Pramling Samuelsson pushed the organization’s agenda toward the UN Sustainable Development Goals, especially Goal 4, which deals with quality education, while working closely with OMEP, the World Organization for Early Childhood Education, where she became perhaps the most prominent voice linking sustainability to early learning. She used sharp framing. She claimed that teaching kids about recycling or taking nature walks was insufficient. In a 2026 chapter co-authored with Deniz Kahriman that examines toddlers’ reactions to what they refer to as a polycrisis—interconnected environmental, economic, and social breakdowns that jeopardize the well-being of future generations—she and her collaborators recently coined the term “ecological wisdom,” which is a deeper task.

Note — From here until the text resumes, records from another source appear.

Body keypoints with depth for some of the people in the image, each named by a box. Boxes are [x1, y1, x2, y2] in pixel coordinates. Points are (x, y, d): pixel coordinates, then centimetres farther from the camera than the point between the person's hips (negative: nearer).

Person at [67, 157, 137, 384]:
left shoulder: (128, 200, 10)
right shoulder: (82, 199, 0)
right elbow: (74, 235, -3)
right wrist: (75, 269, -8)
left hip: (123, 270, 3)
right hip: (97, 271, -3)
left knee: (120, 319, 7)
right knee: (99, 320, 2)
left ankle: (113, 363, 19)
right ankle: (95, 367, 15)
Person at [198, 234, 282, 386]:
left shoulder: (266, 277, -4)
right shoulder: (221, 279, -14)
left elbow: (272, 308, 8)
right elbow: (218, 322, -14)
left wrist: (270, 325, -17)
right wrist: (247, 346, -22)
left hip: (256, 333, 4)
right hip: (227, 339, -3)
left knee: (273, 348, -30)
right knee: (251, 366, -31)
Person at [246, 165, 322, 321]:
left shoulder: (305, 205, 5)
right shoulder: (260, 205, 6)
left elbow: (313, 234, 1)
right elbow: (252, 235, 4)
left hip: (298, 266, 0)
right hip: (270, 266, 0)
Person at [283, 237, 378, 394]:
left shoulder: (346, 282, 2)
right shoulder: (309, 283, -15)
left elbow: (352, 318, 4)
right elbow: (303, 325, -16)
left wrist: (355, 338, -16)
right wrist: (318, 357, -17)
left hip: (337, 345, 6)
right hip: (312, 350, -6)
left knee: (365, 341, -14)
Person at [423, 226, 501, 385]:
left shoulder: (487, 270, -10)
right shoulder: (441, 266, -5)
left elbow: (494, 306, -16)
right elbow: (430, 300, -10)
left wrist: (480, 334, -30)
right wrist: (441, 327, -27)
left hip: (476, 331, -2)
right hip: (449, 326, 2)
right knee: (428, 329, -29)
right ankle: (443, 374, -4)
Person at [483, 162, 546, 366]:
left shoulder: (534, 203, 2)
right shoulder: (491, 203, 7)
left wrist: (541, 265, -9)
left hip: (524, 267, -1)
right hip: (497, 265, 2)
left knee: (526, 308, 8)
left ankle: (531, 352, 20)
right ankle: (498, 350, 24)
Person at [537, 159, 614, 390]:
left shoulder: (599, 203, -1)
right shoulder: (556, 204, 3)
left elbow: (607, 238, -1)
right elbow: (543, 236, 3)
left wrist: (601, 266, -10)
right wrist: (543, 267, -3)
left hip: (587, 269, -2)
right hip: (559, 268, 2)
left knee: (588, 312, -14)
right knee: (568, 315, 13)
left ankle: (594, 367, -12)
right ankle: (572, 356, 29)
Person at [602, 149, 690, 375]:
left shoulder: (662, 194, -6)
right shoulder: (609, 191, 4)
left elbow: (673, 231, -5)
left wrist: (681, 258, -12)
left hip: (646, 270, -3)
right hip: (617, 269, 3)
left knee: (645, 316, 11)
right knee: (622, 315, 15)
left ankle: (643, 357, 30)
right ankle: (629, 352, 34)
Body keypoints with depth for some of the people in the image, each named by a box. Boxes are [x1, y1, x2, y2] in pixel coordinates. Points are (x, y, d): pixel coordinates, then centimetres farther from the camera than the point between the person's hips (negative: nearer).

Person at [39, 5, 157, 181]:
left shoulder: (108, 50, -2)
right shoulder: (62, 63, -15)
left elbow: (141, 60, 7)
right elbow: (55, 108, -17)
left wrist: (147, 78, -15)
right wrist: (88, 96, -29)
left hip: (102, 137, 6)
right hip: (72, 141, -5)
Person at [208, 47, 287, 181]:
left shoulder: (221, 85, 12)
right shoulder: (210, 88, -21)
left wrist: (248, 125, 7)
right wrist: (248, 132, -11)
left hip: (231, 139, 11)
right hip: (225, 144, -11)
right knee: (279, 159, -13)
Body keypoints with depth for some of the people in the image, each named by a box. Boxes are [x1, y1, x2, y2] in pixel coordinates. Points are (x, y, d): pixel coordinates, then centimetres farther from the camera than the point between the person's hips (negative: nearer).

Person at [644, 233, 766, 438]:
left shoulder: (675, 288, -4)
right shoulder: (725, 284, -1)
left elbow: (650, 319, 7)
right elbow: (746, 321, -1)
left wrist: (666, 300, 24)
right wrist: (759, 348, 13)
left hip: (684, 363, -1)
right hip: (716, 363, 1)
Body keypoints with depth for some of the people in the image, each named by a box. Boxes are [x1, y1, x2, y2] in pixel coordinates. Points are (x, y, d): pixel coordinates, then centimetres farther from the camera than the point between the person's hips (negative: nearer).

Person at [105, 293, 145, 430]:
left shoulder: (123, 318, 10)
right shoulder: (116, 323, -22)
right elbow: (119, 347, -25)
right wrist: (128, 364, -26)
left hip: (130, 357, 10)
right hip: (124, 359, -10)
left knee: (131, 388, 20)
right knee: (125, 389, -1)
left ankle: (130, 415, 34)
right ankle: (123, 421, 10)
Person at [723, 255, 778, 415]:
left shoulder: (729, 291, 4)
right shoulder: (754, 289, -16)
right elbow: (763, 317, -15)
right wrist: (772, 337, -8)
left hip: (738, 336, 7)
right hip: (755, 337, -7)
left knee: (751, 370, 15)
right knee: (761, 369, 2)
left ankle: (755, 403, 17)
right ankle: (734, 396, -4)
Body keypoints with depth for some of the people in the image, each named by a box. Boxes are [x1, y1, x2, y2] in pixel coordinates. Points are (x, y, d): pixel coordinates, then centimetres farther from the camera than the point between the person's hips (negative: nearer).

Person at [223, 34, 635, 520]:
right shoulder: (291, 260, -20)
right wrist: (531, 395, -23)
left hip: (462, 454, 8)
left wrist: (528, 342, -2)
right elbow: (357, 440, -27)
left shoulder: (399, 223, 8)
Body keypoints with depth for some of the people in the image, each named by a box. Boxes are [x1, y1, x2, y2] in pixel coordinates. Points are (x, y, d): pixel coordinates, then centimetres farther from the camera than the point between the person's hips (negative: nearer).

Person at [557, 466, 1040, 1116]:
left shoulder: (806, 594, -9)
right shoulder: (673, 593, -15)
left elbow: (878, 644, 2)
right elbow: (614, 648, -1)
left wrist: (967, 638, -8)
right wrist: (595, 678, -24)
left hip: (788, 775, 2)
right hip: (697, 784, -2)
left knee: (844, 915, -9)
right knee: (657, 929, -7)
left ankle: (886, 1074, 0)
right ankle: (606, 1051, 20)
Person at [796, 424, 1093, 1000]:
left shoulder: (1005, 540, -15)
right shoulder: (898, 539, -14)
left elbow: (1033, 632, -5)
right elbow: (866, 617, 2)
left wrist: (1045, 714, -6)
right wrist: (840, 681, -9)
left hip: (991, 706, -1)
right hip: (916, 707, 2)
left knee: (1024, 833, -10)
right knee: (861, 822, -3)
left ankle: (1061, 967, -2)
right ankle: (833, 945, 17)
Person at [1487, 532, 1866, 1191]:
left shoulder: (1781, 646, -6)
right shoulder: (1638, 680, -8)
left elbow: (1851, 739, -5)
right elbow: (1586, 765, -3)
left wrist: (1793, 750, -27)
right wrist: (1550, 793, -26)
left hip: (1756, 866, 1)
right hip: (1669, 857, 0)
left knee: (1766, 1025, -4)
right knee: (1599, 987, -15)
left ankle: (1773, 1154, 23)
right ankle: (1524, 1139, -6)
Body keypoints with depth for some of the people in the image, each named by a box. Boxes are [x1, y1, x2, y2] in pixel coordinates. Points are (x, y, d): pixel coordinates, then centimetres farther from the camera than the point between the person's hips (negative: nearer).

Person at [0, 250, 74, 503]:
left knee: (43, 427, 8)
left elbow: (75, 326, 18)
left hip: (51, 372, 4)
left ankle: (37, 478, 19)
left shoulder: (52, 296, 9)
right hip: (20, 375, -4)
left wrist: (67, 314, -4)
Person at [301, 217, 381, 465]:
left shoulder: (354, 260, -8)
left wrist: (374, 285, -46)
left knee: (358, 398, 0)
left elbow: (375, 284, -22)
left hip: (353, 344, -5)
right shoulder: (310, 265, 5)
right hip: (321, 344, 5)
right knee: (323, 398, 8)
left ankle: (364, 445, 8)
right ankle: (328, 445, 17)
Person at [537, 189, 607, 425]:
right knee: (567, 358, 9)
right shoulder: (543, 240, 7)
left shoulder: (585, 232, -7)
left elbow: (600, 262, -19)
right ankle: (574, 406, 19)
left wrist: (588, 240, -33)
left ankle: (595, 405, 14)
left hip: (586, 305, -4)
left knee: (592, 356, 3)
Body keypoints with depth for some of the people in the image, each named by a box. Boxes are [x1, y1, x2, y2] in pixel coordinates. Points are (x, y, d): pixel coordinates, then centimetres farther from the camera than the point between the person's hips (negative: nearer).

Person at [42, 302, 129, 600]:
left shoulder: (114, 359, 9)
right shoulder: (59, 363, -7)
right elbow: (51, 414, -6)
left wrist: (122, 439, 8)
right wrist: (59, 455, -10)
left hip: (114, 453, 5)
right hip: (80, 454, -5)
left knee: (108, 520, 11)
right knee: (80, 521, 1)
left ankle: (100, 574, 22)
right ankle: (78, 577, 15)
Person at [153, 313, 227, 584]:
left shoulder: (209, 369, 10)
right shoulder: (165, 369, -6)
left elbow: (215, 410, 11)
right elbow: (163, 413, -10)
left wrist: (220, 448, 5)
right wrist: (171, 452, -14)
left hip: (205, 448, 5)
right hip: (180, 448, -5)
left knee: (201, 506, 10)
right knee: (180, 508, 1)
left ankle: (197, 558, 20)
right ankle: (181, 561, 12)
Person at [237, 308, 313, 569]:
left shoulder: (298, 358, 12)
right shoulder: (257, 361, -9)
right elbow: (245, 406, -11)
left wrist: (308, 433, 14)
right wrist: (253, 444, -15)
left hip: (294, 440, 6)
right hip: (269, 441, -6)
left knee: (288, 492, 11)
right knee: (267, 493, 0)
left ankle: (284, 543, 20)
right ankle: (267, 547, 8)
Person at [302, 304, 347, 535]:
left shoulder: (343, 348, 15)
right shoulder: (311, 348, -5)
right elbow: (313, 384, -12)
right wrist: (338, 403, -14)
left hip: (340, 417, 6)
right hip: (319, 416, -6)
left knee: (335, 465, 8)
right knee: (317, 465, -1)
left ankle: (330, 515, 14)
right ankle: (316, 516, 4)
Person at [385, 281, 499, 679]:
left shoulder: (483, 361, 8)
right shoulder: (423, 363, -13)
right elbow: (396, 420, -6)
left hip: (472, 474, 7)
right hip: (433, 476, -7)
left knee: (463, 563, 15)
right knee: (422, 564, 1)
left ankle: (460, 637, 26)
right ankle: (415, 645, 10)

In the past, foreign policy journals used to use the term “polycrisis.” People are still surprised to hear it applied to preschool curricula. However, it becomes more difficult to reject the reasoning after spending time with the research. Children who are growing up in communities where food systems are changing, in cities with deteriorating air quality, or in flood-prone areas are already experiencing the crisis. In research published through the International Journal of Early Childhood Environmental Education, Pramling Samuelsson directly addressed the conflict between “sheltering versus exposing,” which she defined as either pretending otherwise or completely shielding them from it.
Her influence seems to have been less noticeable than it merits. On social media, she isn’t popular. Her lectures don’t produce videos that go viral. However, there is a noticeable change in early childhood education circles in Australia, Sweden, Canada, India, and New Zealand, where her editorial and consulting roles have influenced policy discussions. Curriculum is being revised. Sustainability is being incorporated into teacher training programs as a fundamental lens rather than as an additional theme. Her work is featured prominently in the third edition of “Young Children and the Environment,” published by Cambridge University Press in 2024, alongside contributions from researchers on four continents.
It’s possible that Pramling Samuelsson’s slow, obstinate rerouting of a global conversation will be his most enduring contribution rather than any one lecture or paper. Some people are still uncomfortable with the notion that a three-year-old constructing a mud dam in a Swedish preschool courtyard is involved in something related to climate justice. But perhaps that discomfort is precisely the point. Much of the intellectual foundation will be traced back to a professor in Gothenburg who simply refused to leave children out of the equation when the world finally decides that the youngest voices matter in its biggest crisis.